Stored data
□ □ □ □ □

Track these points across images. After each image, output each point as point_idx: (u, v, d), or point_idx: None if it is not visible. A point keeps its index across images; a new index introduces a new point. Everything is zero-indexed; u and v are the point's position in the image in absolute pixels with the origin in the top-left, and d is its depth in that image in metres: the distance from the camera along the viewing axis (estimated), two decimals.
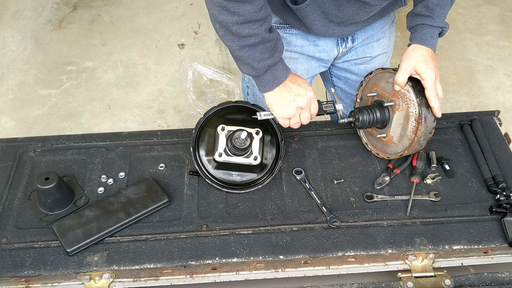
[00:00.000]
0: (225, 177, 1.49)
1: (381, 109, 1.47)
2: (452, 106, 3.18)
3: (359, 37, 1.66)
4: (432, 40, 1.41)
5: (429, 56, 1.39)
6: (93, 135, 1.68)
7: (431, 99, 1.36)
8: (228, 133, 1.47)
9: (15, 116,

□ □ □ □ □

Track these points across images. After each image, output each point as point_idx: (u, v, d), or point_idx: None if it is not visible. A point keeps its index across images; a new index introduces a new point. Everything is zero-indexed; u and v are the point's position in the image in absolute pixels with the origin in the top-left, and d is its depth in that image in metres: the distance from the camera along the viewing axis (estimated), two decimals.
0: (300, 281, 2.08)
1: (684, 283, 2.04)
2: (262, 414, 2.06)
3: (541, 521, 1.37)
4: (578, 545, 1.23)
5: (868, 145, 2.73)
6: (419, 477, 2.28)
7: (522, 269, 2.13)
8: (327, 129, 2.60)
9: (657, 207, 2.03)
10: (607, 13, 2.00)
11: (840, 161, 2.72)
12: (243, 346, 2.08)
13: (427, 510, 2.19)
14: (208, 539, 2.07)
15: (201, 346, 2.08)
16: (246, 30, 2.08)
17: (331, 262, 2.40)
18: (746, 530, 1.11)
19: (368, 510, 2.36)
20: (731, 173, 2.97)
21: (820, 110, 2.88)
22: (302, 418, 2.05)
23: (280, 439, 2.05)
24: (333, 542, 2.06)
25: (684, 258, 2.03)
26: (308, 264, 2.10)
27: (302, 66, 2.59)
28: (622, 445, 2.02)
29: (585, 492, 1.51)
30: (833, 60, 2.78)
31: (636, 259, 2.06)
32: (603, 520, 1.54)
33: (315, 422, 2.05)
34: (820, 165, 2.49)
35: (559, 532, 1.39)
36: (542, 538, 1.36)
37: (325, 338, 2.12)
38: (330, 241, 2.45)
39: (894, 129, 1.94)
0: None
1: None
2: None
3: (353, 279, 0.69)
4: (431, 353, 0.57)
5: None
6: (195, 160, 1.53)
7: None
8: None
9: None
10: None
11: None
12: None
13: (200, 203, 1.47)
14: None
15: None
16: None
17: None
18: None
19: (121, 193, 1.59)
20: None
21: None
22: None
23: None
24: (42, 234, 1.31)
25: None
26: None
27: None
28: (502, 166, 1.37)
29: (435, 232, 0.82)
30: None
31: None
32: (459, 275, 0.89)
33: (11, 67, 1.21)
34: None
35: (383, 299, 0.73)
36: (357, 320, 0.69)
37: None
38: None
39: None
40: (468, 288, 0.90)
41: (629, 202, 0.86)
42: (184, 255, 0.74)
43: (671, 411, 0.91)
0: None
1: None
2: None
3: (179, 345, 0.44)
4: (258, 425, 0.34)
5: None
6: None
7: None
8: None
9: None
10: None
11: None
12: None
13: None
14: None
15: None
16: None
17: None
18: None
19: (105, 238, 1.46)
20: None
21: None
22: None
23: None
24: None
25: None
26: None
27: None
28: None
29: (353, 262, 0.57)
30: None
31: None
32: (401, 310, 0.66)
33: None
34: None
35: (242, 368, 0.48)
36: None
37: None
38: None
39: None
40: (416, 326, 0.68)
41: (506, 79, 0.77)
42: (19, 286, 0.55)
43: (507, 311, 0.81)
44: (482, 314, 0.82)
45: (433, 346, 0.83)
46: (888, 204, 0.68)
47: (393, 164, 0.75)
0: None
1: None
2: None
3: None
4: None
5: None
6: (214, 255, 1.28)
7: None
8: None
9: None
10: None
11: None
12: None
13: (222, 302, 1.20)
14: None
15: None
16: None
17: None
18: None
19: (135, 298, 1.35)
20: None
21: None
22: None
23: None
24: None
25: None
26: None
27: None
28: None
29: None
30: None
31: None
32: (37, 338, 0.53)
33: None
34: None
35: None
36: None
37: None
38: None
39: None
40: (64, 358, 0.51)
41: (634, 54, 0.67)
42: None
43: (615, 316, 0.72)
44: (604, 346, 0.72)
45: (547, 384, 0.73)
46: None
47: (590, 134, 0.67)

□ □ □ □ □

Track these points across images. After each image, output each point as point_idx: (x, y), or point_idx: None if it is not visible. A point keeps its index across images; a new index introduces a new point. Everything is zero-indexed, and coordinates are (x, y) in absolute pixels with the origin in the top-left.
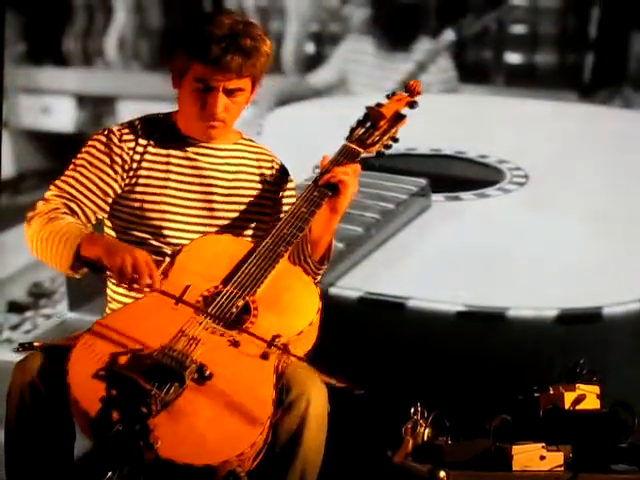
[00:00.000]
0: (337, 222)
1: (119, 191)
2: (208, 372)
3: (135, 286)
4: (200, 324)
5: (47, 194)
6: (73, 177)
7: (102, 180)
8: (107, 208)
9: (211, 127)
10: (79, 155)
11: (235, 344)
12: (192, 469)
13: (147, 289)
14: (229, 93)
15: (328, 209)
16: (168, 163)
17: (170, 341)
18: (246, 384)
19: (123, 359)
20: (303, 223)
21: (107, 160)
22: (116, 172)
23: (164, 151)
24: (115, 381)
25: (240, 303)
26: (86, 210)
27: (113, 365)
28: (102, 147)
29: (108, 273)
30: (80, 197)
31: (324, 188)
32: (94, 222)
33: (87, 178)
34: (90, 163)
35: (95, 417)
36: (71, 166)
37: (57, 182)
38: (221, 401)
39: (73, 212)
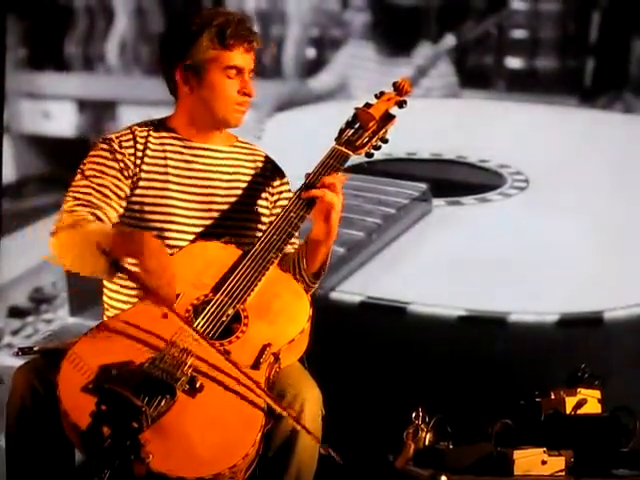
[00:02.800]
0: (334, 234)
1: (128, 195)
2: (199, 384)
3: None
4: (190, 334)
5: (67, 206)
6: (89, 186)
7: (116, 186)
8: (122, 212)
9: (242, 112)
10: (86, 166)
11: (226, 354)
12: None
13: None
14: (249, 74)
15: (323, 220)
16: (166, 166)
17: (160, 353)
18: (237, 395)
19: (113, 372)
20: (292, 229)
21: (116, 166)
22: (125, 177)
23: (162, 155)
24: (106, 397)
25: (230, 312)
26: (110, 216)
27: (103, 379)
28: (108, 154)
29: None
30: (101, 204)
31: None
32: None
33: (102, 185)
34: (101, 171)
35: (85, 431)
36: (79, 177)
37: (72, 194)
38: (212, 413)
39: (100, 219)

□ □ □ □ □

The expected answer is an exact copy of the lines above, beginning at the line with "27: (302, 66, 2.59)" and ending at the line with "38: (330, 241, 2.45)", with both ends in.

## Problem solution
27: (302, 66, 2.59)
28: (622, 445, 2.02)
29: (585, 492, 1.51)
30: (833, 60, 2.78)
31: (636, 259, 2.06)
32: (603, 520, 1.54)
33: (315, 422, 2.05)
34: (820, 165, 2.49)
35: (559, 532, 1.39)
36: (542, 538, 1.36)
37: (325, 338, 2.12)
38: (330, 241, 2.45)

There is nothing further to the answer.